Exercise directions =>
Pull out every line in the items below that contains the word "chart", and copy each one.

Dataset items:
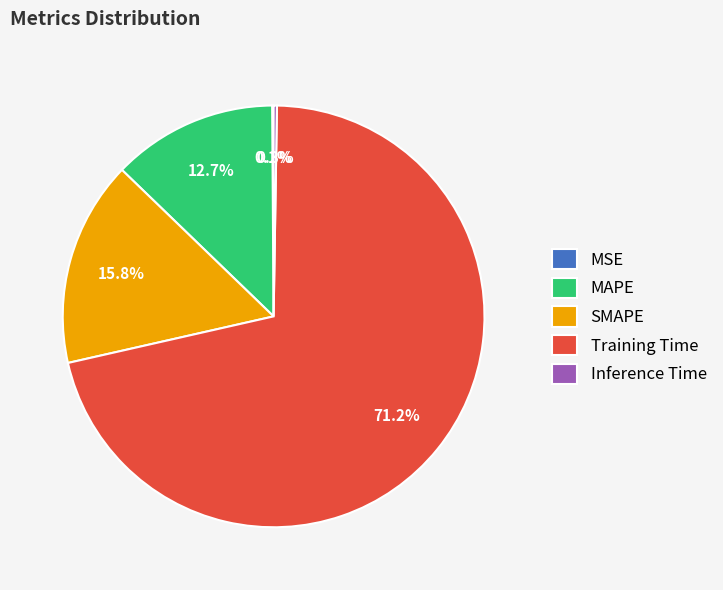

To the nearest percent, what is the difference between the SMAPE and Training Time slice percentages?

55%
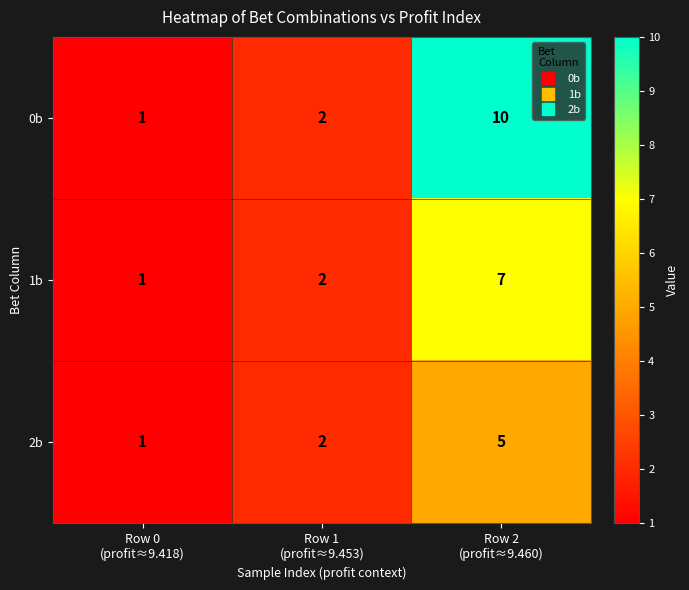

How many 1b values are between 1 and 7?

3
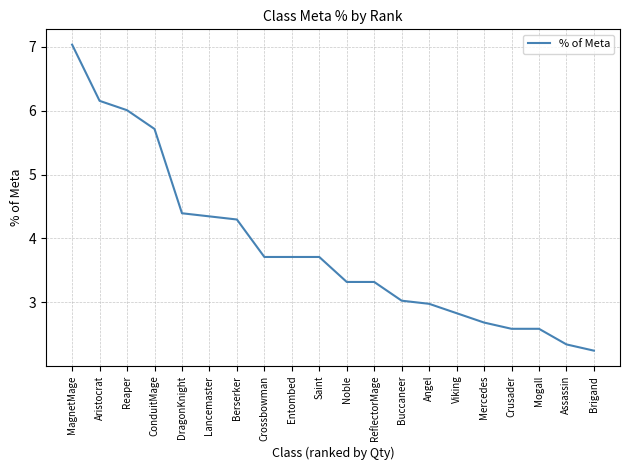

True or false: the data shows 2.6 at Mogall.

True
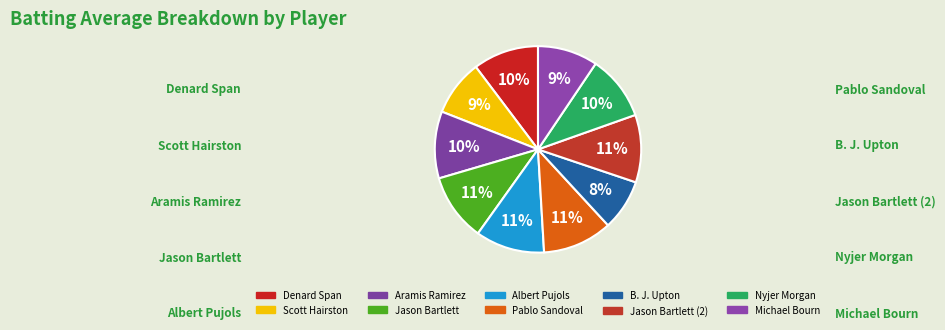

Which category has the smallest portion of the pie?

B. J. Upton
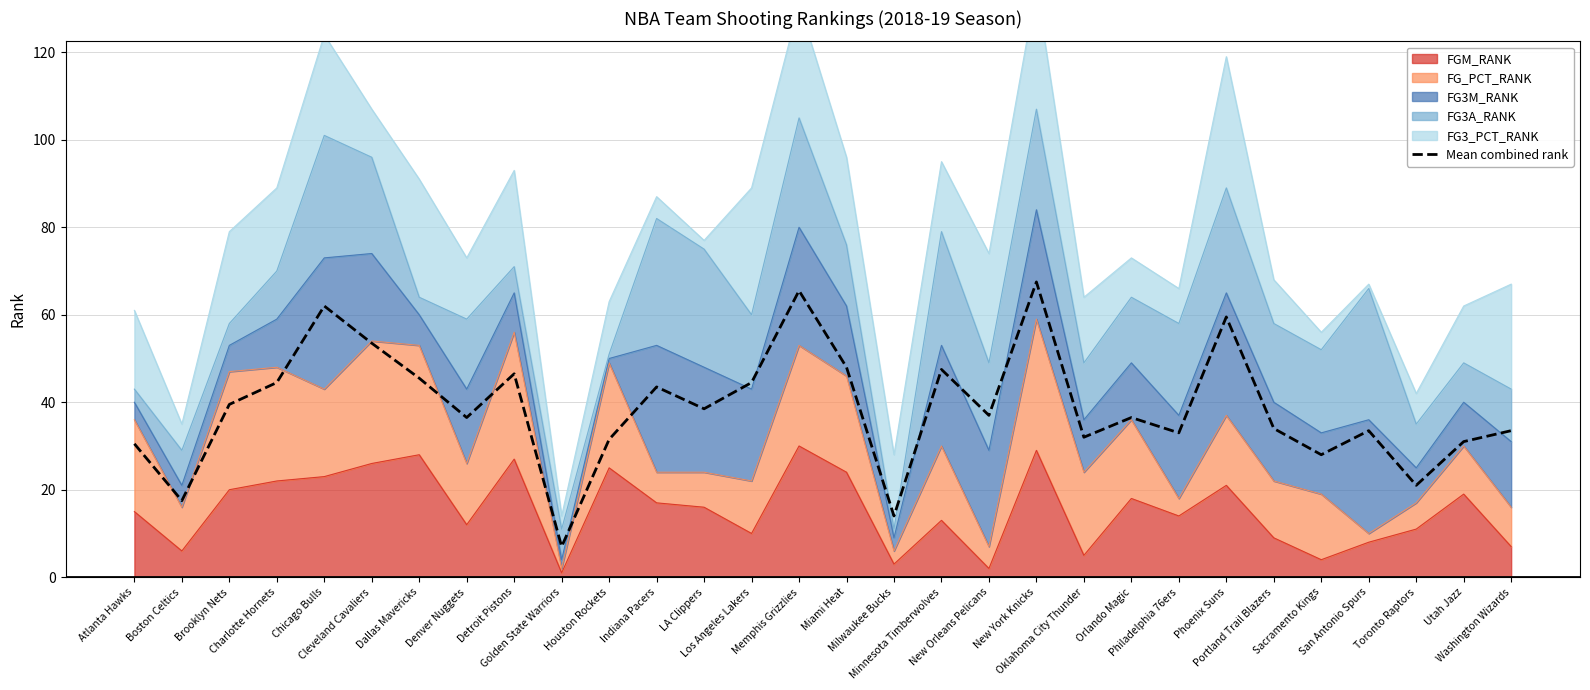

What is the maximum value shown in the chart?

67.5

* * *

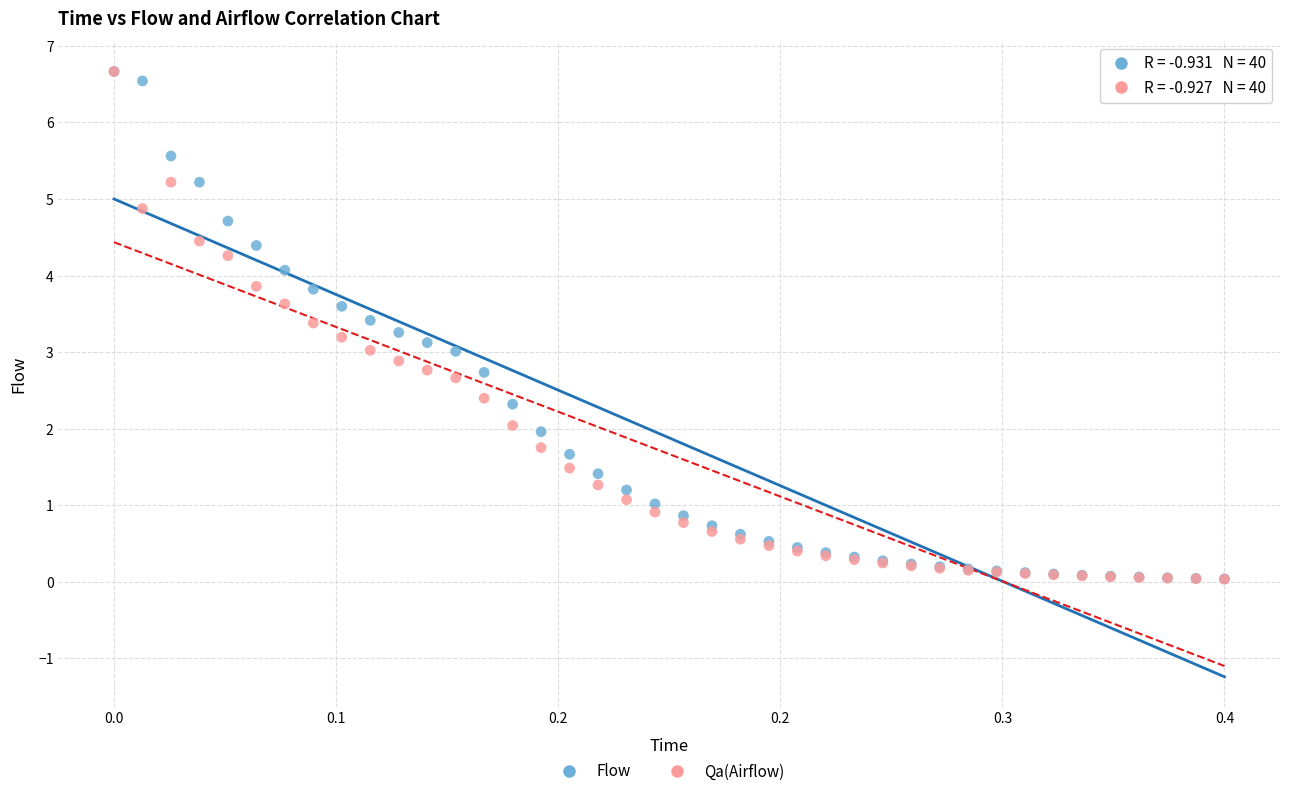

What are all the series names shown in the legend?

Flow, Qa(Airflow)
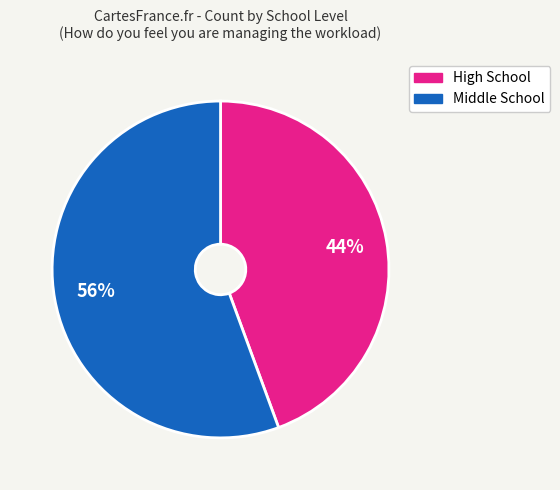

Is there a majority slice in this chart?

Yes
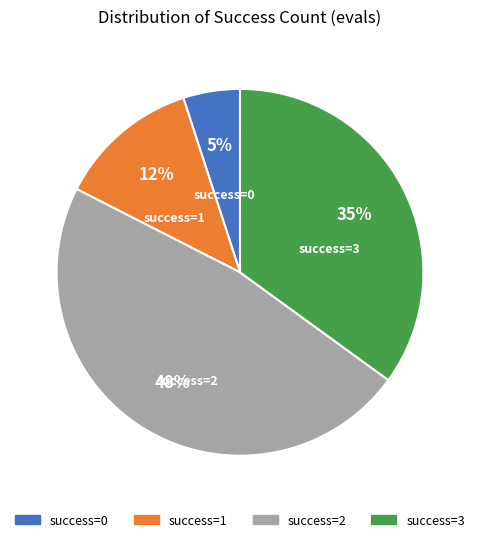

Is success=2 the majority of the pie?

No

Exercise output =>
What is the maximum value shown in the chart?
Is there a majority slice in this chart?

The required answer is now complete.